In the here and now, this deal makes sense for all parties. The NVDA writedown of the production cost of the chips in question, once their sale to China was barred, was $4.5 billion. If we assume the average NVDA markup of 4x, the lost revenue was $22.5 billion and the lost operating profit was $17 billion.

Assume the chips, now a generation or more old, would sell for half that today– say, $12 billion. A 15% tax on revenues to Washington would be $1.8 billion. So, if they haven’t already been sold elsewhere, NVDA would gain around $10 billion, its production cost plus $5.5 billion in one-time profit. This isn’t $17 billion, but it’s not nothing. So it’s understandable in this particular case, where the chips are already made, paid for and in inventory, why NVDA would happily agree to this. (We can imagine other possible, but unlikely, I think, cases, where, say, NVDA has already sold the banned chips elsewhere and has to order fresh chips from TSMC, but let’s not worry about these.)

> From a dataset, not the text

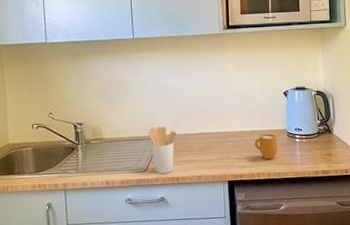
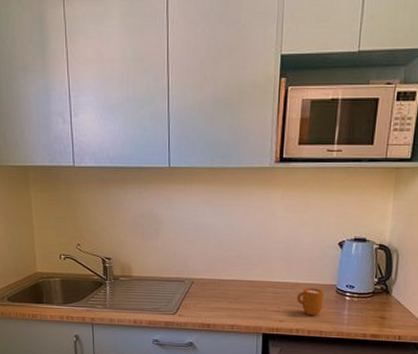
utensil holder: present [148,126,177,174] -> none [180,268,211,318]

The main point I see for NVDA is that if it were to relocate to, say, Vancouver, it would retain China and its $100 billion+ annual revenue stream as a customer, without having to worry about future halts on sales or export tariffs of $15 billion.

At the very least, the actuality of export tariffs would diminish the attractiveness of the US as a manufacturing base for exports to the rest of the world. Couple that with the ICE efforts to shrink the domestic workforce, and it’s hard for me to see how we’re making the economy stronger. I still think the right portfolio posture is to have foreign sales and domestic costs, but it may now be that, until the economic policy picture becomes clearer, that companies with intangible assets will fare better than those with tangible.

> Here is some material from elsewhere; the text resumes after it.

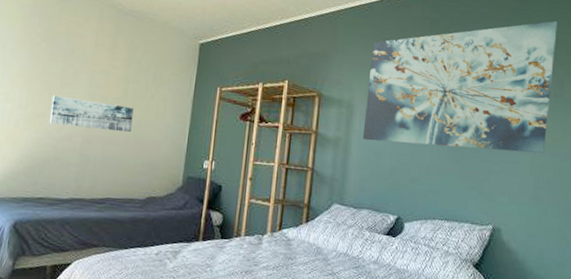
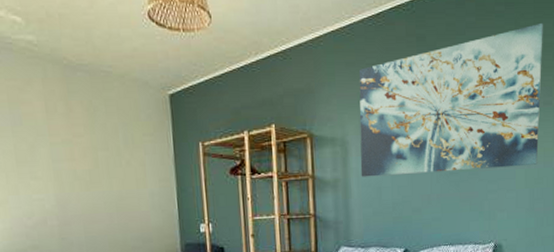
wall art: present [49,95,134,132] -> none [10,177,113,211]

suppressing domestic employment data

I’m a big fan of Nobel Prize winner, economist Paul Krugman. Today he wrote about President Trump’s firing the (now former) head of the Bureau of Labor Statistics–for presenting the most recent monthly labor situation report.

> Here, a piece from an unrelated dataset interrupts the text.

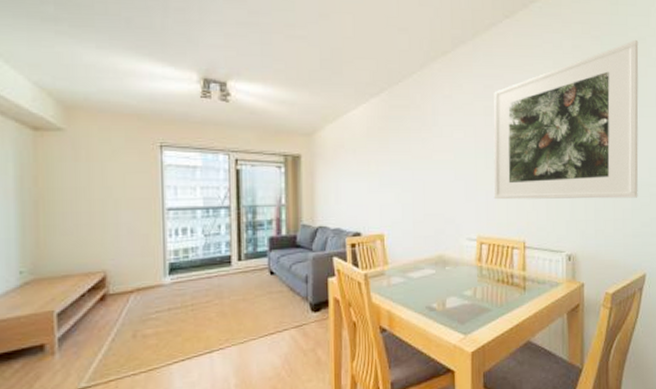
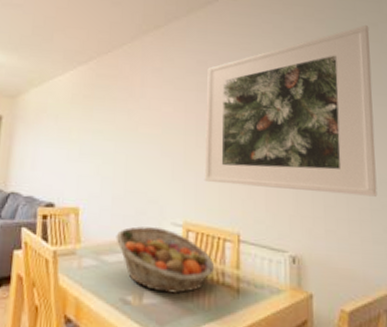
fruit basket: none [419,243,505,298] -> present [115,226,215,294]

The report itself was by no means a surprise. It showed that in a time of great uncertainty–on-again, off-again tariff declarations of sometimes high, sometimes higher, sometimes lower levies–employers were hesitating about hiring and employees were hesitating to take the risk of taking a new job. This shouldn’t have come as a shock to Mr. Trump, either. After all, he saw 48 of these during his first term. And, of course, he’s a graduate of the prestigious Wharton business school. It also appears to have surprised him that the long-standing procedure is for data to be collected over a three-month period, with two preliminary monthly reports followed by a final one. In any event, Trump shot the messenger.

This itself isn’t Mr. Krugman’s gripe. He seems to think that if the replacement will simply find a way to deliver the kind of numbers Trump wants, whether they’re reality-based or not.

If so, I think this would sooner or later be bad news for the Treasury bond market. Logically speaking, one might think that foreign holders of US government debt would be the first to be spooked by an administration effort to produce deeply flawed reports on the economy (and therefore on the country’s ability to repay government borrowings on time and in full). As I read history, though, it’s big US-based holders who are the first to abandon ship.

I’m not sure there’s a reading of this situation that’s good for Treasuries, since fudging the employment numbers seem to me to shift the burden of proof for all government reports from having to prove that a particular set of books are cooked to having to establish they’re not . For stocks, on the other hand, I think the winning formula is pretty much the same–foreign revenues and US costs. For down-and-out “value” stocks, though, one may have to hope for a foreign acquirer to step in, rather than a domestic rival.